To ensure the success of future affordable housing projects, he said, the ministry was pushing for the establishment of a state agency dedicated to the planning and construction of public affordable housing.
"We have started a process for the establishment of a National Housing Authority, to which the government has given policy approval, and we are working with the Attorney-General to develop a bill for the consideration of the Cabinet and subsequently for parliamentary approval," he said.
He explained that the authority would be responsible for undertaking feasibility studies, planning and managing affordable housing projects and that would solve the problem of starting affordable housing projects without the proper feasibility studies.
The minister said he was optimistic that the establishment of the authority would ensure that the various affordable housing programmes went through the necessary feasibility studies to establish their viability before the government made any financial commitment.
New affordable housing
The minister said the government had designed a new affordable housing programme, with the strategy of supporting the private sector with land and other incentives to reduce the construction cost, which would in turn reduce the average cost per unit.
He said the government would commit $55 million to produce 12,000 units in the Greater Accra and the Ashanti regions.
Minority kicks against plan
Meanwhile, the Minority in Parliament has kicked against any plan by the government to explore the possible sale of the project to a private investor.
Visiting the project site yesterday, the Minority said it would do whatever was necessary to compel the government to look for funding to complete the project.
According to it, the project was not a failed one, and that it was the government that had decided not to prioritise it.
"So we the Minority in Parliament are stating our position clearly that we will not want any private developer to come in at all,” the Ranking Member on the Works and Housing Committee of Parliament, Vincent Oppong Asamoah, told the media after the tour of the site.
"In 2025, we are optimistic that the National Democratic Congress will form the next government and so the project will be taken from any private developer that will partner the government to continue this project," he warned.
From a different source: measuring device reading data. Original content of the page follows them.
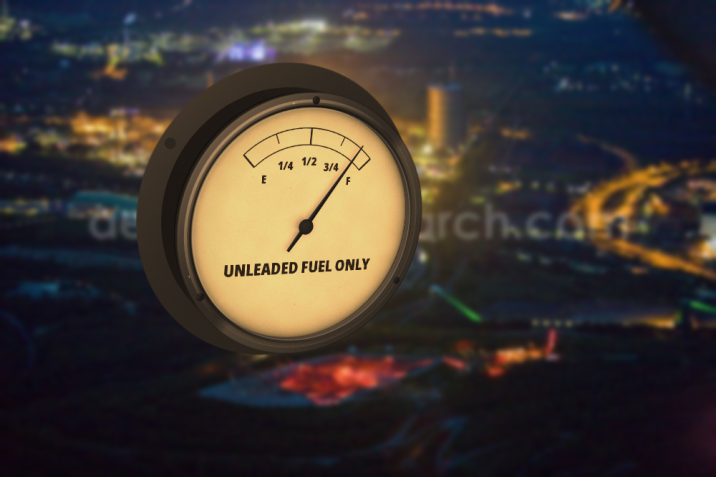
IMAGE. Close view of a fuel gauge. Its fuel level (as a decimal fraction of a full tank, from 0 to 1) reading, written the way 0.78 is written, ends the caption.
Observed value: 0.875
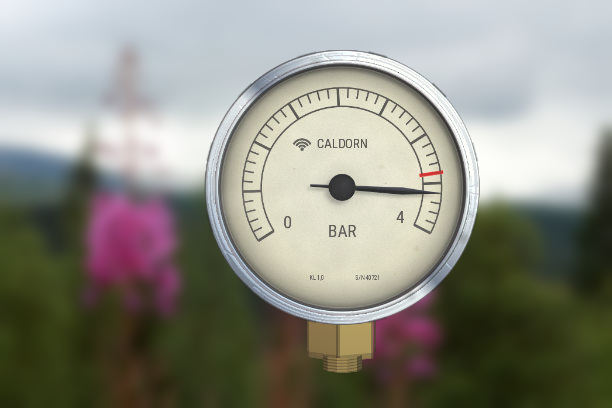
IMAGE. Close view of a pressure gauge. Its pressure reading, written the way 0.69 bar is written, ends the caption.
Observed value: 3.6 bar
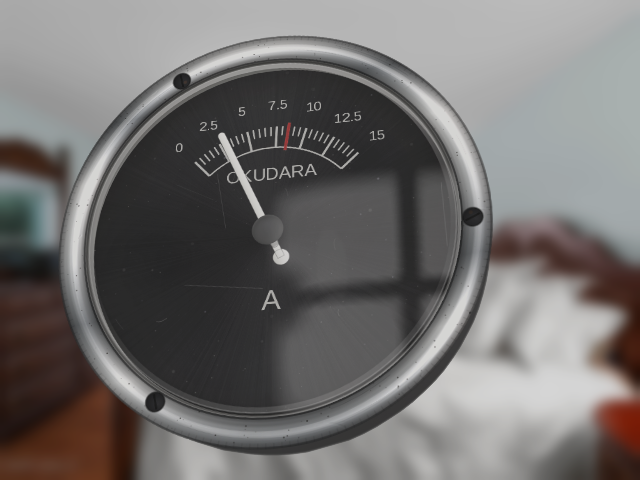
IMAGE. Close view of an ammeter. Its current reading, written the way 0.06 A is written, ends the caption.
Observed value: 3 A
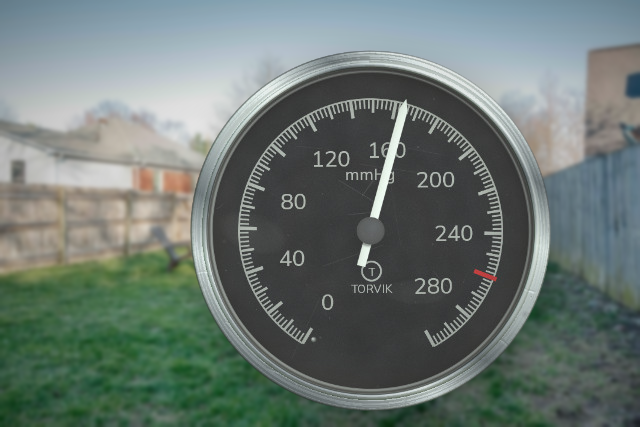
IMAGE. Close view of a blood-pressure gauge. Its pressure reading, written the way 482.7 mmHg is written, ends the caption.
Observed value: 164 mmHg
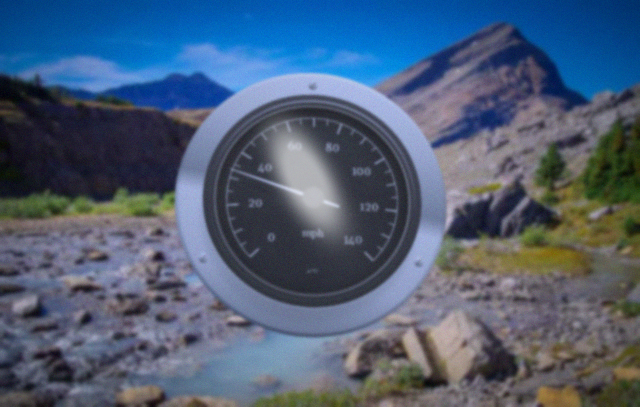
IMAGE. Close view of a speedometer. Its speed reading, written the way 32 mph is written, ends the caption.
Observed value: 32.5 mph
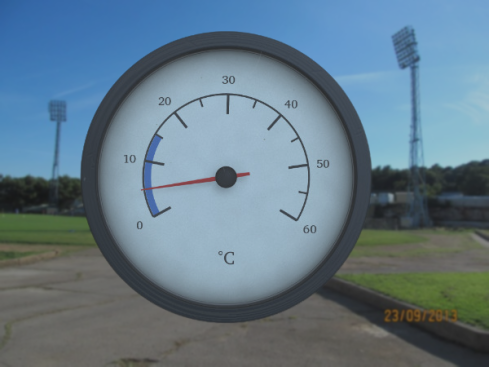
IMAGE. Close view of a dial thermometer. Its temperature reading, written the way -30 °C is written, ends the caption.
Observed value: 5 °C
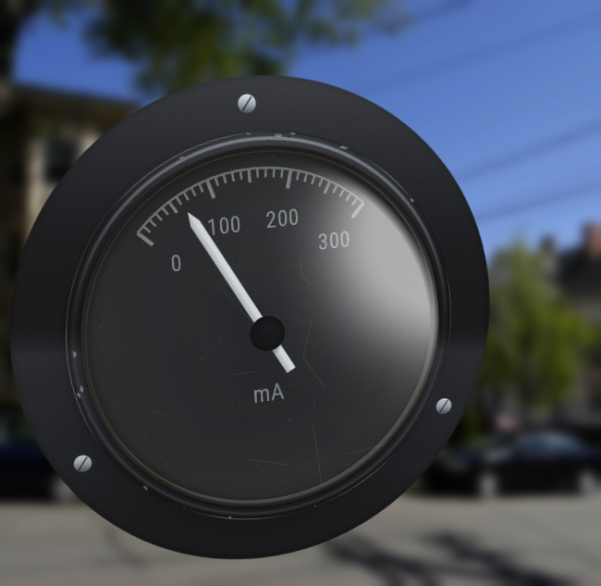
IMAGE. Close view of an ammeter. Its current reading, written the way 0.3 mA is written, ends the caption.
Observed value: 60 mA
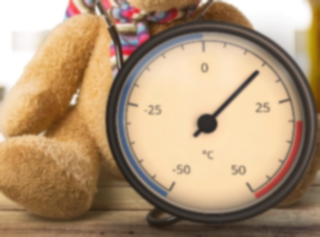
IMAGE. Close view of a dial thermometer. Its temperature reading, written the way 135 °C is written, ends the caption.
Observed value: 15 °C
The visit was to enable Minority members on the Works and Housing Committee to have first-hand information on the state of the project.
The Members of Parliament (MPs) discovered that security doors, electric and telephone cables, glass windows and aluminium burglar proofs had been stolen.
Broken window glasses were also scattered on some sections of the project site, while other pieces were seen neatly arranged, not knowing what exactly they were going to be used for.
Sockets and switches were also found on the floor.
Mr Asamoah, who is the MP for Dormaa West, said the intended purpose of the viable project was for it to be affordable and given to workers of the country through the Ghana Home Loans Company through a mortgage system.
Unfortunately, for six years, the government decided that the project be left in the bush, so that at the end of the day it could be sold to its cronies.
“I must be frank with you: I am shocked by what I am seeing. I know you are also shocked. If there is anything that we have to do as a committee to compel the government to look for funding to complete this project, without using any private developer, we have to do it,” he said.
Adding her voice to the issue, the MP for Awutu Senya West, Gizella Tetteh-Agbotui, said she was disappointed at the state of neglect of the facility and thievery of facilities.
“If there has been theft, that means there have been security lapses here. I think someone has to get his act together very quickly,” she said.
The MPs for Sawla-Tuna-Kalba, Twifo-Atti Morkwa and Nkoranza South, Andrew Dari Chiwitey, David T.D. Vondee and Emmanuel Kwadwo Agyekum, respectively, all spoke against the sale of the project.